_Directive A_
Reproduce the entire wiretapping thread word for word.

_Excerpted text_
########################################
Congress Must Act After US Government Admits To Warrantless Wiretapping  - mtgx
https://www.eff.org/deeplinks/2012/07/congress-must-act-after-us-government-admits-unconstitutional-warrantless
======
kevinalexbrown
There are two disconcerting trends I see in the NSA wiretapping fiasco
independent of whether wiretapping is a good idea, a necessary evil, or a bad
idea.

The first is the amount of effort it takes to get very basic level of
information regarding NSA activities, even when those activities are known to
exist. A "secret national security court"[0] determines whether the laws voted
on by Congress are constitutional? Good information is paramount in developing
good opinions. It would certainly be unwise to inform parties that have been
wiretapped, but ballpark estimates of how many people are wiretapped and with
what level of intrusiveness are necessary to really form an opinion.

Second, there is a surprising level of apathy on both sides. Of course most
people would object to a secret court to resolve questions of government
power, if asked, but no one seems to consider this a question worth debating.
I see some editorials explaining that warrantless wire taps are an
unfortunately necessary tool in modern law enforcement, but these seem to
focus on explaining why the taps really aren't a huge deal, or why the airport
scanners are not really invasive, but never why they are positive steps in the
right direction, actions to be applauded.
########################################
_Material for this exercise_
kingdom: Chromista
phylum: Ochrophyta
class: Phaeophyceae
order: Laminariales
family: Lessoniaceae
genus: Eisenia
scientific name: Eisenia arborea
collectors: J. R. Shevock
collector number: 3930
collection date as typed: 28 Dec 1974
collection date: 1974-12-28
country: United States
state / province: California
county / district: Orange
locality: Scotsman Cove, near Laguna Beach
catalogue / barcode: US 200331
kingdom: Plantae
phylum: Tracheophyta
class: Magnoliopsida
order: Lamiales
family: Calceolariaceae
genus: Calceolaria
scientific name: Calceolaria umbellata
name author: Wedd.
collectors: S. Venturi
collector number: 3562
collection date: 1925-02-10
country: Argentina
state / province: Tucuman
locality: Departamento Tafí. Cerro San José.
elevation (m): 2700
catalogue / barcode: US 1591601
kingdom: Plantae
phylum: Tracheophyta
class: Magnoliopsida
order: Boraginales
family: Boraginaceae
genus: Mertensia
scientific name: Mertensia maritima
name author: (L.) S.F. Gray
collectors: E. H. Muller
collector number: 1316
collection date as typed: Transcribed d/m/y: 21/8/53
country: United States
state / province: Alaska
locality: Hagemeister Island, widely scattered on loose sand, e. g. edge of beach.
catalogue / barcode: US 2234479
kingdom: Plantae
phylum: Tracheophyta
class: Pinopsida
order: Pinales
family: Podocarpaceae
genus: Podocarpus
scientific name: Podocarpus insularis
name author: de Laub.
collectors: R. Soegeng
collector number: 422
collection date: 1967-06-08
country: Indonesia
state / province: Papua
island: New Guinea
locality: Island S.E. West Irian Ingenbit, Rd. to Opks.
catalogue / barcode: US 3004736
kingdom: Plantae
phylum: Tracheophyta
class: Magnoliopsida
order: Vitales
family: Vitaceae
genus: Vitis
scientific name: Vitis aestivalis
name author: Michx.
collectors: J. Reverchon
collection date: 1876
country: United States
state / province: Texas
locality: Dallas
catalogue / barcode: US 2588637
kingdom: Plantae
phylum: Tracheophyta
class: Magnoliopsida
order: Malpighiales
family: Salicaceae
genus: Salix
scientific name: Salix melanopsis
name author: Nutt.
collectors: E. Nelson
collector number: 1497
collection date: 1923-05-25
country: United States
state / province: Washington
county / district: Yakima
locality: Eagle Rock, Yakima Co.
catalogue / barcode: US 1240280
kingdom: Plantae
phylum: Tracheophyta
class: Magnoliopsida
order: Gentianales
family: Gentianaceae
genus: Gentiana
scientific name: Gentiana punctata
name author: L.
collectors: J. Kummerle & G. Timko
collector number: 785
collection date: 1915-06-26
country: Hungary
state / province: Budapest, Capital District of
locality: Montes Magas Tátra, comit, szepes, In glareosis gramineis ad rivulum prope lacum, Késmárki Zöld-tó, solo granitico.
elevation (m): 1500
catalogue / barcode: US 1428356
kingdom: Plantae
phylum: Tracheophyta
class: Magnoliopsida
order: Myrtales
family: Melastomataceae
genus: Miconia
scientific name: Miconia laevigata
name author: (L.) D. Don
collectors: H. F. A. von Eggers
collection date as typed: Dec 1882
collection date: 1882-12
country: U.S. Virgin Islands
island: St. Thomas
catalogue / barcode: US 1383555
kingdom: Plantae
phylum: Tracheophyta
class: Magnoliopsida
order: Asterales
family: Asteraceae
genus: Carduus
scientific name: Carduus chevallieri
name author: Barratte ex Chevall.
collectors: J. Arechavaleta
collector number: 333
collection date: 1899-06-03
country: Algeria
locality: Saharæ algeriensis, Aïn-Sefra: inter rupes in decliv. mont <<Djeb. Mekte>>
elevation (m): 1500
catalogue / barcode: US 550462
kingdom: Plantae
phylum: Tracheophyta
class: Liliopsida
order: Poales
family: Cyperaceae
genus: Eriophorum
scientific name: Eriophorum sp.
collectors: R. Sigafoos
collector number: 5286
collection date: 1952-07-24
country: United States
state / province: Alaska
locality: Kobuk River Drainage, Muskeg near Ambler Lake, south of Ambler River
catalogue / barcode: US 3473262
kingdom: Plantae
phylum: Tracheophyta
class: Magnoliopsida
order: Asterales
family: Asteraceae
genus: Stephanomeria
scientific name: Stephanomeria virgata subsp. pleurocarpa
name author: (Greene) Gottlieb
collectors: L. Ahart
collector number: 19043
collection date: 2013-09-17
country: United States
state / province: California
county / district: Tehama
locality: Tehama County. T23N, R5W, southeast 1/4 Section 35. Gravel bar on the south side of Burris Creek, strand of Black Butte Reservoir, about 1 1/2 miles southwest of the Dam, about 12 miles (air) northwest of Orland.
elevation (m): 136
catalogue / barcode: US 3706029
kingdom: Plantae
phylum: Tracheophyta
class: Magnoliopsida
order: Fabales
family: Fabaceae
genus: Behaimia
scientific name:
########################################
_Directive B_
Recast the records from the line with "locality: Departamento Tafí. Cerro San José." to the line with "scientific name: Mertensia maritima" as a two-column CSV with the columns field and value. Give one row per line, putting each entry in its own quoted field and replacing any line breaks with spaces.

_Full answer A_
Congress Must Act After US Government Admits To Warrantless Wiretapping  - mtgx
https://www.eff.org/deeplinks/2012/07/congress-must-act-after-us-government-admits-unconstitutional-warrantless
======
kevinalexbrown
There are two disconcerting trends I see in the NSA wiretapping fiasco
independent of whether wiretapping is a good idea, a necessary evil, or a bad
idea.

The first is the amount of effort it takes to get very basic level of
information regarding NSA activities, even when those activities are known to
exist. A "secret national security court"[0] determines whether the laws voted
on by Congress are constitutional? Good information is paramount in developing
good opinions. It would certainly be unwise to inform parties that have been
wiretapped, but ballpark estimates of how many people are wiretapped and with
what level of intrusiveness are necessary to really form an opinion.

Second, there is a surprising level of apathy on both sides. Of course most
people would object to a secret court to resolve questions of government
power, if asked, but no one seems to consider this a question worth debating.
I see some editorials explaining that warrantless wire taps are an
unfortunately necessary tool in modern law enforcement, but these seem to
focus on explaining why the taps really aren't a huge deal, or why the airport
scanners are not really invasive, but never why they are positive steps in the
right direction, actions to be applauded.

_Full answer B_
field,value
"locality:","Departamento Tafí. Cerro San José."
"elevation (m):","2700"
"catalogue / barcode:","US 1591601"
"kingdom:","Plantae"
"phylum:","Tracheophyta"
"class:","Magnoliopsida"
"order:","Boraginales"
"family:","Boraginaceae"
"genus:","Mertensia"
"scientific name:","Mertensia maritima"